* [Assignment]
Reproduce the listing that follows in full. Omit its images.

[[ Records open ]]

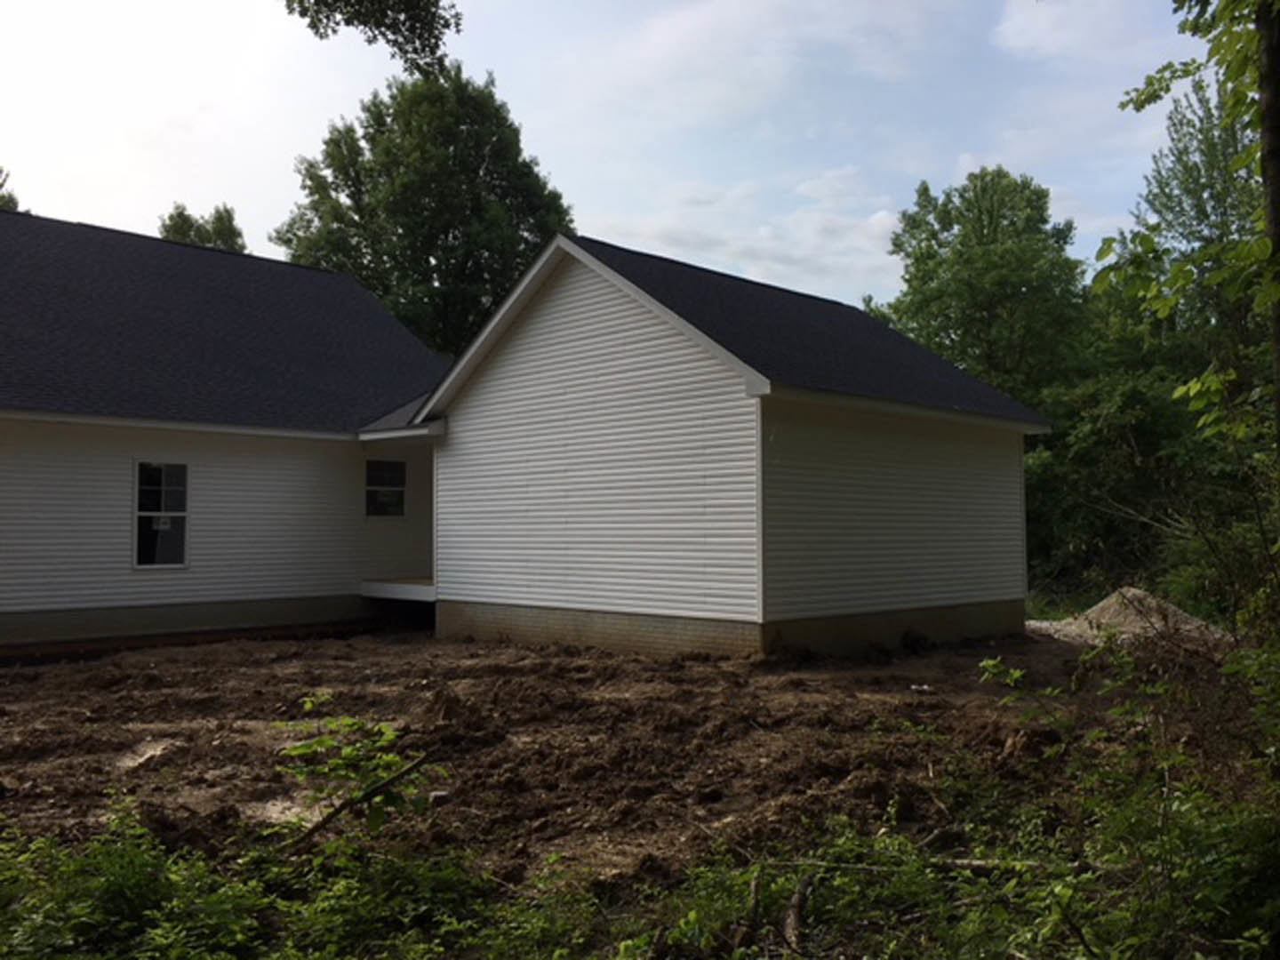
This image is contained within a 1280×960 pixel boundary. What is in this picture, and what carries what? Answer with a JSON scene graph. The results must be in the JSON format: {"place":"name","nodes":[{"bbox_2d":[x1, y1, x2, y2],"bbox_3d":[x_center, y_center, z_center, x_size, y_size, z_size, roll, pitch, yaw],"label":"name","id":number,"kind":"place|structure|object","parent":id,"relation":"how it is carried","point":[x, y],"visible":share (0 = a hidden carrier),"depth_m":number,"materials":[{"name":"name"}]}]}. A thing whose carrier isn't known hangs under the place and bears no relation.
{"place":"outdoors","nodes":[
{"label":"outdoors","id":0,"kind":"place"},
{"bbox_2d":[0,202,451,657],"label":"house","id":1,"kind":"structure","parent":0,"point":[157,434],"depth_m":15.86,"materials":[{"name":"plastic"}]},
{"bbox_2d":[132,460,189,568],"bbox_3d":[-6.497,0.456,14.473,0.161,1.573,0.776,-2,-3,44],"label":"window","id":2,"kind":"structure","parent":1,"relation":"in","point":[147,468],"depth_m":14.52,"materials":[{"name":"glass"}]},
{"bbox_2d":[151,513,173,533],"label":"window sticker","id":3,"kind":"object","parent":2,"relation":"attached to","point":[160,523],"visible":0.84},
{"bbox_2d":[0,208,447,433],"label":"roof","id":4,"kind":"structure","parent":1,"relation":"on","point":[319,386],"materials":[{"name":"black"}]},
{"bbox_2d":[365,457,407,517],"bbox_3d":[-4.227,0.134,17.535,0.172,1.073,0.844,-2,-3,44],"label":"window","id":5,"kind":"structure","parent":1,"relation":"in","point":[393,466],"depth_m":17.59,"materials":[{"name":"glass"}]},
{"bbox_2d":[280,0,463,73],"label":"tree branch","id":6,"kind":"object","parent":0,"point":[358,20],"visible":0.99,"depth_m":8.37,"materials":[{"name":"green plant"}]},
{"bbox_2d":[0,624,1202,899],"label":"dirt ground","id":7,"kind":"structure","parent":0,"point":[195,678],"materials":[{"name":"brown soil"}]},
{"bbox_2d":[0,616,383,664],"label":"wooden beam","id":8,"kind":"object","parent":7,"relation":"on","point":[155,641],"visible":0.73,"depth_m":14.44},
{"bbox_2d":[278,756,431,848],"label":"fallen branch","id":9,"kind":"object","parent":7,"relation":"on","point":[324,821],"visible":0.88,"depth_m":5.70,"materials":[{"name":"brown wood"}]},
{"bbox_2d":[272,698,441,852],"bbox_3d":[-1.462,1.543,5.434,0.925,0.857,0.902,-2,-3,44],"label":"sapling","id":10,"kind":"object","parent":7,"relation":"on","point":[393,759],"visible":0.9,"depth_m":5.39,"materials":[{"name":"green plant"}]},
{"bbox_2d":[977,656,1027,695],"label":"plant","id":11,"kind":"object","parent":7,"relation":"on","point":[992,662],"visible":0.91,"depth_m":8.95,"materials":[{"name":"green plant"}]},
{"bbox_2d":[1033,587,1228,645],"bbox_3d":[7.340,2.046,15.994,3.463,0.720,3.358,-2,-3,44],"label":"gravel pile","id":12,"kind":"object","parent":7,"relation":"on","point":[1130,593],"visible":0.64,"depth_m":15.55,"materials":[{"name":"beige gravel"}]},
{"bbox_2d":[0,0,1234,314],"label":"sky","id":13,"kind":"structure","parent":0,"point":[600,211],"materials":[{"name":"white"}]},
{"bbox_2d":[400,232,1055,658],"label":"garage","id":14,"kind":"structure","parent":0,"point":[523,353],"depth_m":14.06,"materials":[{"name":"white plastic"}]},
{"bbox_2d":[360,576,436,601],"bbox_3d":[-3.059,1.820,17.982,2.645,0.277,3.245,-2,-3,44],"label":"porch","id":15,"kind":"object","parent":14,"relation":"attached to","point":[404,588],"visible":0.28,"depth_m":16.97,"materials":[{"name":"white wood"}]},
{"bbox_2d":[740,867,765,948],"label":"branch","id":16,"kind":"object","parent":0,"point":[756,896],"visible":0.9,"depth_m":4.38,"materials":[{"name":"brown wood"}]},
{"bbox_2d":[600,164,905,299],"label":"cloud","id":17,"kind":"structure","parent":0,"point":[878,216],"materials":[{"name":"white"}]},
{"bbox_2d":[781,874,812,954],"bbox_3d":[0.647,1.827,4.456,0.130,0.178,0.510,0,-2,10],"label":"log","id":18,"kind":"object","parent":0,"point":[796,901],"visible":0.91,"depth_m":4.44,"materials":[{"name":"brown wood"}]},
{"bbox_2d":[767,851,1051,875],"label":"fallen branch","id":19,"kind":"object","parent":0,"point":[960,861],"visible":0.71,"depth_m":5.13,"materials":[{"name":"wood"}]},
{"bbox_2d":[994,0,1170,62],"label":"cloud","id":20,"kind":"structure","parent":0,"point":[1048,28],"materials":[{"name":"white"}]},
{"label":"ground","id":21,"kind":"structure","parent":0},
{"bbox_2d":[0,165,21,212],"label":"tree","id":22,"kind":"object","parent":21,"relation":"on","point":[1,197],"visible":0.17,"depth_m":34.09,"materials":[{"name":"green plant"}]},
{"bbox_2d":[157,201,247,252],"label":"tree","id":23,"kind":"object","parent":21,"relation":"on","point":[176,224],"visible":0.14,"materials":[{"name":"green plant"}]},
{"bbox_2d":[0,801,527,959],"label":"shrub","id":24,"kind":"object","parent":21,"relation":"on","point":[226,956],"visible":0.89,"depth_m":4.17,"materials":[{"name":"green plant"}]},
{"bbox_2d":[272,64,575,357],"bbox_3d":[-6.831,-4.593,34.904,10.087,17.595,9.800,-1,-2,15],"label":"tree","id":25,"kind":"object","parent":21,"relation":"on","point":[436,268],"visible":0.7,"depth_m":32.62,"materials":[{"name":"green plant"}]},
{"bbox_2d":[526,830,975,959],"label":"shrub","id":26,"kind":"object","parent":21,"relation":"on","point":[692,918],"visible":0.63,"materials":[{"name":"green plant"}]},
{"bbox_2d":[871,167,1092,412],"bbox_3d":[9.857,-2.558,30.164,6.439,12.139,6.413,-2,-3,44],"label":"tree","id":27,"kind":"object","parent":21,"relation":"on","point":[957,221],"visible":0.81,"depth_m":28.60,"materials":[{"name":"green plant"}]},
{"bbox_2d":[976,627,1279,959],"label":"shrub","id":28,"kind":"object","parent":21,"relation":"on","point":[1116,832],"visible":0.92,"depth_m":4.56,"materials":[{"name":"green plant"}]},
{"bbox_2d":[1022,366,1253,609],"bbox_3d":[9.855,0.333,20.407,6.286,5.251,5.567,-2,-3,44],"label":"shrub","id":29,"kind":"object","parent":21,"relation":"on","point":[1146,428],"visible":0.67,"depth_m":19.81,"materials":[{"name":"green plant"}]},
{"bbox_2d":[1108,0,1279,467],"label":"tree","id":30,"kind":"object","parent":21,"relation":"on","point":[1140,95],"visible":0.98,"depth_m":7.51,"materials":[{"name":"green plant"}]},
{"bbox_2d":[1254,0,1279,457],"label":"tree trunk","id":31,"kind":"object","parent":21,"relation":"on","point":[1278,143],"visible":0.83,"materials":[{"name":"plant"}]}
]}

[[ Records closed ]]

* [Exercise output]
This image is contained within a 1280×960 pixel boundary. What is in this picture, and what carries what? Answer with a JSON scene graph. The results must be in the JSON format: {"place":"name","nodes":[{"bbox_2d":[x1, y1, x2, y2],"bbox_3d":[x_center, y_center, z_center, x_size, y_size, z_size, roll, pitch, yaw],"label":"name","id":number,"kind":"place|structure|object","parent":id,"relation":"how it is carried","point":[x, y],"visible":share (0 = a hidden carrier),"depth_m":number,"materials":[{"name":"name"}]}]}. A thing whose carrier isn't known hangs under the place and bears no relation.
{"place":"outdoors","nodes":[
{"label":"outdoors","id":0,"kind":"place"},
{"bbox_2d":[0,202,451,657],"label":"house","id":1,"kind":"structure","parent":0,"point":[157,434],"depth_m":15.86,"materials":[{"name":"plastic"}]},
{"bbox_2d":[132,460,189,568],"bbox_3d":[-6.497,0.456,14.473,0.161,1.573,0.776,-2,-3,44],"label":"window","id":2,"kind":"structure","parent":1,"relation":"in","point":[147,468],"depth_m":14.52,"materials":[{"name":"glass"}]},
{"bbox_2d":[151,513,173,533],"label":"window sticker","id":3,"kind":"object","parent":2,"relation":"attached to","point":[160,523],"visible":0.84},
{"bbox_2d":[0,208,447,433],"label":"roof","id":4,"kind":"structure","parent":1,"relation":"on","point":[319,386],"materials":[{"name":"black"}]},
{"bbox_2d":[365,457,407,517],"bbox_3d":[-4.227,0.134,17.535,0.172,1.073,0.844,-2,-3,44],"label":"window","id":5,"kind":"structure","parent":1,"relation":"in","point":[393,466],"depth_m":17.59,"materials":[{"name":"glass"}]},
{"bbox_2d":[280,0,463,73],"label":"tree branch","id":6,"kind":"object","parent":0,"point":[358,20],"visible":0.99,"depth_m":8.37,"materials":[{"name":"green plant"}]},
{"bbox_2d":[0,624,1202,899],"label":"dirt ground","id":7,"kind":"structure","parent":0,"point":[195,678],"materials":[{"name":"brown soil"}]},
{"bbox_2d":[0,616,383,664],"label":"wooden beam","id":8,"kind":"object","parent":7,"relation":"on","point":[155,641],"visible":0.73,"depth_m":14.44},
{"bbox_2d":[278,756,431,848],"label":"fallen branch","id":9,"kind":"object","parent":7,"relation":"on","point":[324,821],"visible":0.88,"depth_m":5.70,"materials":[{"name":"brown wood"}]},
{"bbox_2d":[272,698,441,852],"bbox_3d":[-1.462,1.543,5.434,0.925,0.857,0.902,-2,-3,44],"label":"sapling","id":10,"kind":"object","parent":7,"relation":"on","point":[393,759],"visible":0.9,"depth_m":5.39,"materials":[{"name":"green plant"}]},
{"bbox_2d":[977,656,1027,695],"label":"plant","id":11,"kind":"object","parent":7,"relation":"on","point":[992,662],"visible":0.91,"depth_m":8.95,"materials":[{"name":"green plant"}]},
{"bbox_2d":[1033,587,1228,645],"bbox_3d":[7.340,2.046,15.994,3.463,0.720,3.358,-2,-3,44],"label":"gravel pile","id":12,"kind":"object","parent":7,"relation":"on","point":[1130,593],"visible":0.64,"depth_m":15.55,"materials":[{"name":"beige gravel"}]},
{"bbox_2d":[0,0,1234,314],"label":"sky","id":13,"kind":"structure","parent":0,"point":[600,211],"materials":[{"name":"white"}]},
{"bbox_2d":[400,232,1055,658],"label":"garage","id":14,"kind":"structure","parent":0,"point":[523,353],"depth_m":14.06,"materials":[{"name":"white plastic"}]},
{"bbox_2d":[360,576,436,601],"bbox_3d":[-3.059,1.820,17.982,2.645,0.277,3.245,-2,-3,44],"label":"porch","id":15,"kind":"object","parent":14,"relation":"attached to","point":[404,588],"visible":0.28,"depth_m":16.97,"materials":[{"name":"white wood"}]},
{"bbox_2d":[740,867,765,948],"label":"branch","id":16,"kind":"object","parent":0,"point":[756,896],"visible":0.9,"depth_m":4.38,"materials":[{"name":"brown wood"}]},
{"bbox_2d":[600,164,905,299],"label":"cloud","id":17,"kind":"structure","parent":0,"point":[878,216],"materials":[{"name":"white"}]},
{"bbox_2d":[781,874,812,954],"bbox_3d":[0.647,1.827,4.456,0.130,0.178,0.510,0,-2,10],"label":"log","id":18,"kind":"object","parent":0,"point":[796,901],"visible":0.91,"depth_m":4.44,"materials":[{"name":"brown wood"}]},
{"bbox_2d":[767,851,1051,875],"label":"fallen branch","id":19,"kind":"object","parent":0,"point":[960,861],"visible":0.71,"depth_m":5.13,"materials":[{"name":"wood"}]},
{"bbox_2d":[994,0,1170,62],"label":"cloud","id":20,"kind":"structure","parent":0,"point":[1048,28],"materials":[{"name":"white"}]},
{"label":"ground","id":21,"kind":"structure","parent":0},
{"bbox_2d":[0,165,21,212],"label":"tree","id":22,"kind":"object","parent":21,"relation":"on","point":[1,197],"visible":0.17,"depth_m":34.09,"materials":[{"name":"green plant"}]},
{"bbox_2d":[157,201,247,252],"label":"tree","id":23,"kind":"object","parent":21,"relation":"on","point":[176,224],"visible":0.14,"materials":[{"name":"green plant"}]},
{"bbox_2d":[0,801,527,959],"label":"shrub","id":24,"kind":"object","parent":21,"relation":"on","point":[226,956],"visible":0.89,"depth_m":4.17,"materials":[{"name":"green plant"}]},
{"bbox_2d":[272,64,575,357],"bbox_3d":[-6.831,-4.593,34.904,10.087,17.595,9.800,-1,-2,15],"label":"tree","id":25,"kind":"object","parent":21,"relation":"on","point":[436,268],"visible":0.7,"depth_m":32.62,"materials":[{"name":"green plant"}]},
{"bbox_2d":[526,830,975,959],"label":"shrub","id":26,"kind":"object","parent":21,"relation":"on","point":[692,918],"visible":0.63,"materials":[{"name":"green plant"}]},
{"bbox_2d":[871,167,1092,412],"bbox_3d":[9.857,-2.558,30.164,6.439,12.139,6.413,-2,-3,44],"label":"tree","id":27,"kind":"object","parent":21,"relation":"on","point":[957,221],"visible":0.81,"depth_m":28.60,"materials":[{"name":"green plant"}]},
{"bbox_2d":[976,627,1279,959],"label":"shrub","id":28,"kind":"object","parent":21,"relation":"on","point":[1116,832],"visible":0.92,"depth_m":4.56,"materials":[{"name":"green plant"}]},
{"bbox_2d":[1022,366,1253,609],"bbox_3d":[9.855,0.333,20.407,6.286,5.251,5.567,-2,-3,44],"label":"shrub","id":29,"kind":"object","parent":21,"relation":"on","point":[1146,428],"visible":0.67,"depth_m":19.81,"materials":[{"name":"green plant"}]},
{"bbox_2d":[1108,0,1279,467],"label":"tree","id":30,"kind":"object","parent":21,"relation":"on","point":[1140,95],"visible":0.98,"depth_m":7.51,"materials":[{"name":"green plant"}]},
{"bbox_2d":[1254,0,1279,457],"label":"tree trunk","id":31,"kind":"object","parent":21,"relation":"on","point":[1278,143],"visible":0.83,"materials":[{"name":"plant"}]}
]}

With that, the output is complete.